Ainsi, la loi Warsmann du 22 mars 2012 a introduit dans le Code du Travail (articles L. 1222-9 à L. 1222-11) la première définition du télétravail, et définit ses modalités d’application pour le secteur privé. Si le principe général est similaire, les règles diffèrent pour le secteur public, régi par la loi Sauvadet du 12 mars 2012 (et son décret d’application du 11 février 2016).

Dernière évolution en date, une ordonnance de septembre 2017 prise dans le cadre de la réforme du Code du Travail vient assouplir les dispositions nécessaires à la mise en place du télétravail dans les entreprises. Le télétravail est ainsi défini de manière officielle comme « toute forme d’organisation du travail dans laquelle un travail qui aurait également pu être exécuté dans les locaux de l’employeur est effectué par un salarié hors de ces locaux de façon volontaire en utilisant les technologies de l’information et de la communication. »

Cependant, au-delà du cadre légal, de multiples formes de « travail à distance » existent en parallèle. Ainsi, là où le télétravail (au sens de la loi) ne pouvait concerner que le salarié exerçant cette activité à travers un cadre formalisé, de nombreux actifs travaillaient déjà « sans bureau fixe ».

Une transformation du rapport au lieu de travail

Que l’on parle de travail à distance ou de télétravail, les conséquences sont les mêmes : le rapport au lieu de travail évolue notamment grâce aux outils numériques. La multiplication des lieux de travail potentiels, si elle ne se traduit pas nécessairement par une disparition pure et simple d’un lieu de référence, réinterroge les manières de travailler, seul ou à plusieurs.

Le domicile reste cependant, dans la grande majorité des cas, le lieu privilégié du travail à distance (3 personnes sur 4 – LBMG Worklabs, 2012), pour de multiples raisons : facilité, souplesse… mais aussi méconnaissance des solutions alternatives.

Pourtant, les tiers-lieux, des espaces intermédiaires entre lieu de travail et domicile, se sont développés très rapidement ces dernières année. Une de leurs spécificités est aussi d’aller plus loin que la mise à disposition d’un poste de travail, mais de chercher la constitution d’une communauté d’usagers et faciliter la mise en réseau des personnes et des ressources.

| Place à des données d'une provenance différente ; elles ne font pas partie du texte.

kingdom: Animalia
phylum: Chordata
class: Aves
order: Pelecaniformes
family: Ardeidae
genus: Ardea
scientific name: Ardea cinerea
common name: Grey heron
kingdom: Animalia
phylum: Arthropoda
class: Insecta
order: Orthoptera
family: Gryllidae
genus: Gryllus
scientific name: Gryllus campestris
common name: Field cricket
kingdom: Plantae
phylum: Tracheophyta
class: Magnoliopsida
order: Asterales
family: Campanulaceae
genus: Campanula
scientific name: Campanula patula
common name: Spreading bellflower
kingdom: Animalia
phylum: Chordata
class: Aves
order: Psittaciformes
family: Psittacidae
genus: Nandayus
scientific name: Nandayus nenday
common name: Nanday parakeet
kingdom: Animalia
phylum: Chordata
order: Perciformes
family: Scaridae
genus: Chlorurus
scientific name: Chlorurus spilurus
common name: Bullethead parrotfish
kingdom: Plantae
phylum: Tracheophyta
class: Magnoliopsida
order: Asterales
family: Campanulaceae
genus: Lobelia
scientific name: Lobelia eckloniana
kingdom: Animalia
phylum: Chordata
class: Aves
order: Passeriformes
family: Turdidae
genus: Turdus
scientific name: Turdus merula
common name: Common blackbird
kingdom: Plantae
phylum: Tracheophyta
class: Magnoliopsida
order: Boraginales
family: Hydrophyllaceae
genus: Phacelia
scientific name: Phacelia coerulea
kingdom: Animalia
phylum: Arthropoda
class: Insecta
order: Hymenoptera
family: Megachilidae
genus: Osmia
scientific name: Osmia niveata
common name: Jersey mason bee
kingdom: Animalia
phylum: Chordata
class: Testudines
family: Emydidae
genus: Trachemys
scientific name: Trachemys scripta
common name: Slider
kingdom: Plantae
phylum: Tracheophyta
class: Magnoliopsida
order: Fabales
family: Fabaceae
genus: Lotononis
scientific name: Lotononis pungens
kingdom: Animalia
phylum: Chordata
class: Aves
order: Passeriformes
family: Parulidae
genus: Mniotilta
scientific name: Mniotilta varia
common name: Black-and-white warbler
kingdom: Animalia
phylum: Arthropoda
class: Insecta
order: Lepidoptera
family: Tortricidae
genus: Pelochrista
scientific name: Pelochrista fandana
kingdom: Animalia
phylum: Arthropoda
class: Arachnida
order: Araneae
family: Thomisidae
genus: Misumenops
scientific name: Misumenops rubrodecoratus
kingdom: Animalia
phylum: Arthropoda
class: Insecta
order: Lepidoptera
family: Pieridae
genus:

Si les tiers-lieux ont globalement les mêmes objectifs vis-à-vis de leurs usagers, il est possible de distinguer différentes catégories de lieux en fonction de leurs caractéristiques, des publics cibles, ou encore de leur localisation. On pourra ainsi identifier les espaces de coworking, de taille réduite et à destination d’actifs urbains, ou les télécentres, plutôt destinés à accueillir des salariés en milieu périurbain ou rural et limiter les déplacements domicile-travail, etc.

 

De nombreuses idées reçues qui appellent à une évaluation des effets du télétravail

Le télétravail peut être considéré comme un élément de réponse à de nombreux enjeux de société, tant par les travailleurs et les entreprises que par les acteurs publics : bien-être au travail, compétitivité des entreprises, dynamisme et attractivité des territoires, égalité professionnelle, transformation numérique de la société, développement durable… Il s’agit en tout cas d’une question qui soulève de nombreuses attentes.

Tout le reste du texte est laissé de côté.